AUGUST 08, 2009 NOAA and CSU have downgraded their forecasts… TRS has upgraded
Over the past week, the National Oceanic and Atmospheric and Administration (NOAA), Colorado State University (CSU) and Tropical Storm Risk Consortium (TSR) issued their latest forecasts for the Atlantic Hurricane Season. Based on these recent forecasts, there is a split decision as to what the rest of the season will be like. NOAA and CSU are predicting a near to below normal season, while TRS is forecasting a near to above normal season. The reason for the downgraded forecasts by NOAA and CSU is the development of El Nino conditions in the Pacific Ocean. Meanwhile, TSR is expecting August/September sea surface temperatures in the Tropical North Atlantic Ocean to be higher than previously expected, hence, their upgrade. CSU acknowledges the increasing sea surface temperatures in the Atlantic Ocean; however, they believe that El Nino will be the dominant factor resulting in suppressed tropical cyclone activity. In agreement with NOAA and CSU, the Meteorological Office Hadley Centre (MOHC) is also forecasting a below normal North Atlantic Hurricane Season (See table 1). Hence, by majority decision, a near to below normal season is forecast.
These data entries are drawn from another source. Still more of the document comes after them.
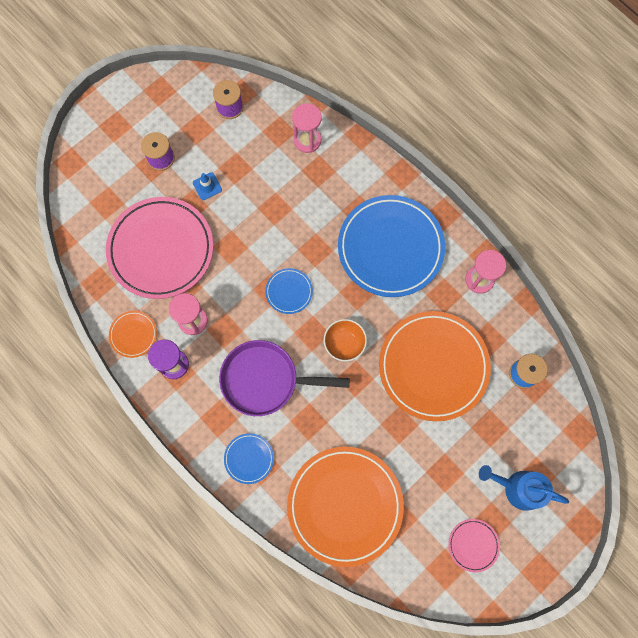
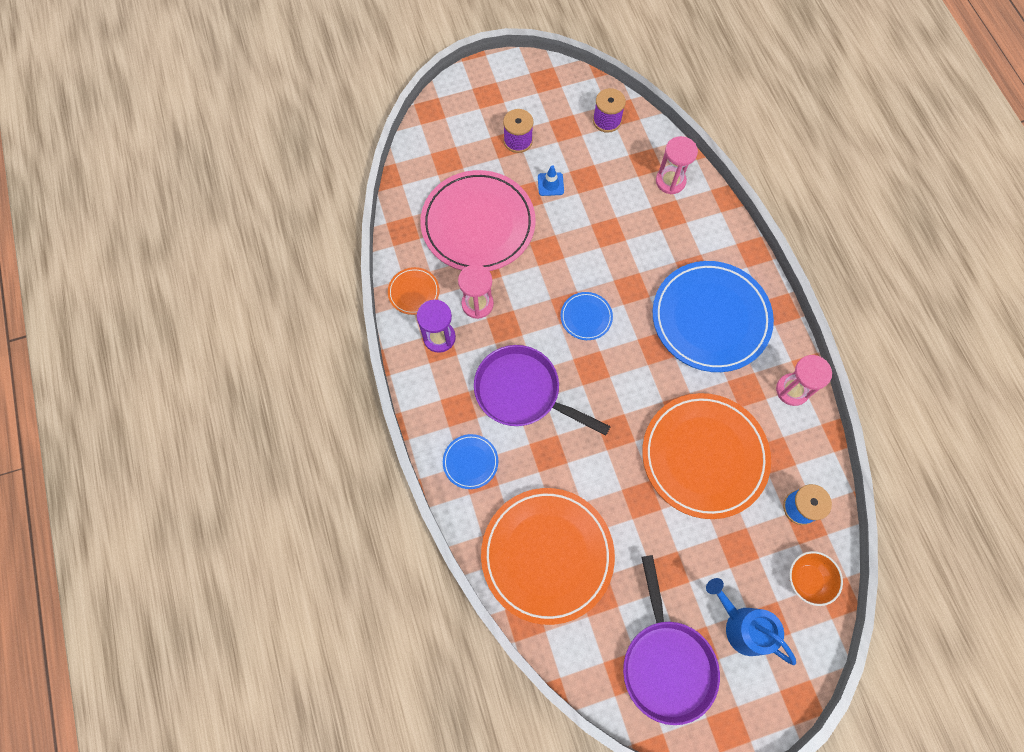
camera: 25 degrees right, 5 degrees down
(344, 343) = (620, 392): orange bowl -> orange bowl (807, 579)
(473, 545) = (666, 662): pink plate -> purple pan

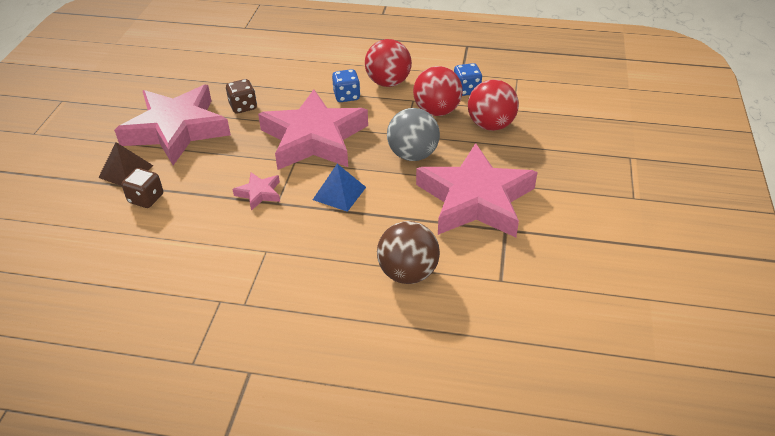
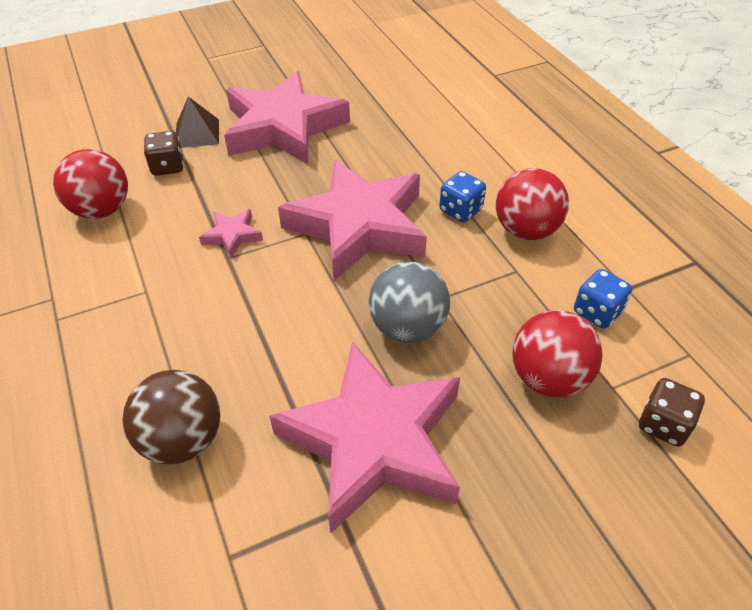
camera: 55 degrees right, 5 degrees up
(243, 107) = (361, 147): brown dice -> brown dice (663, 424)
(339, 193) = (281, 299): blue pyramid -> none
(437, 111) = (518, 305): red ball -> red ball (102, 210)

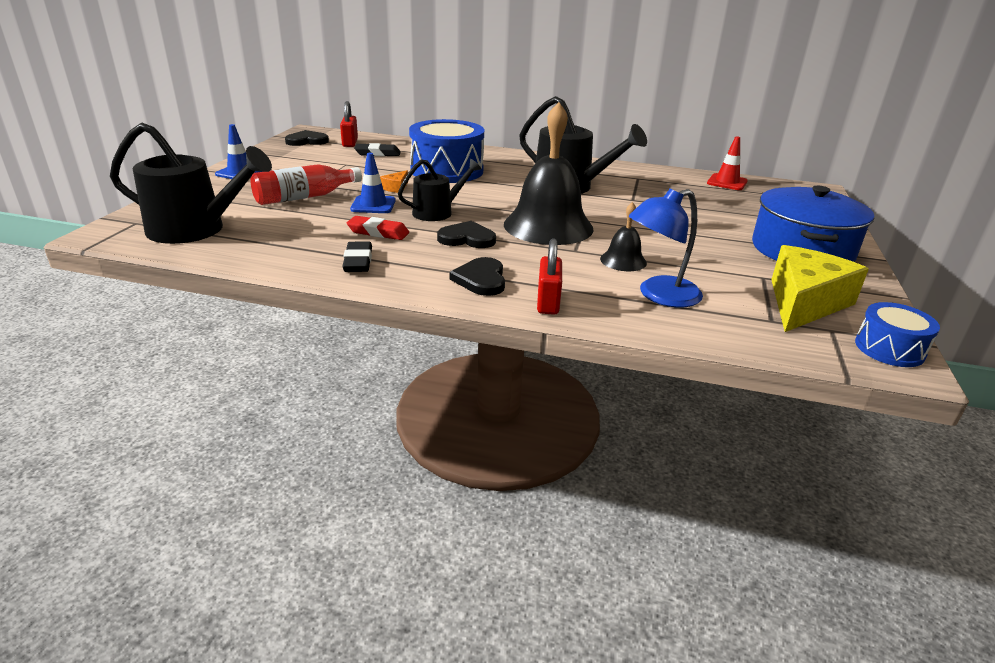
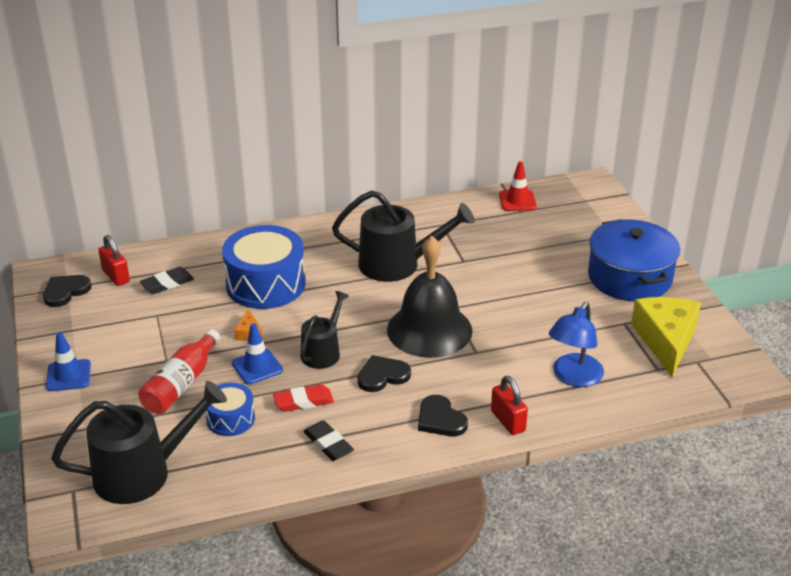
camera: 30 degrees left, 5 degrees up
(623, 260) = (520, 348): black bell -> none
(889, 349) = (737, 364): blue drum -> blue drum (230, 419)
Table 1: Comparison of 2009 Hurricane Season Forecasts. 1Storms passing within 105 nautical miles of Antigua. Forecasts include those issued by Colorado State University (CSU), Tropical Storm Risk (TSR), the National Oceanic and Atmospheric Administration (NOAA) and the Meteorological Office Hadley Centre (MOHC). The MOHC forecast is issued for the July–November period.
So far for the year, only two depressions have formed. The last time there were no storms in June and July was in 2000. However, eventually, 15 named storms developed.
The 2008 Hurricane Season produced 16 named storms of which 8 became hurricane, including 5 major hurricanes. This was consistent with the forecasts issued by all four organizations mentioned above. The science behind the outlook is rooted in the analysis and prediction of current and future global climate patterns as compared to previous seasons with similar conditions.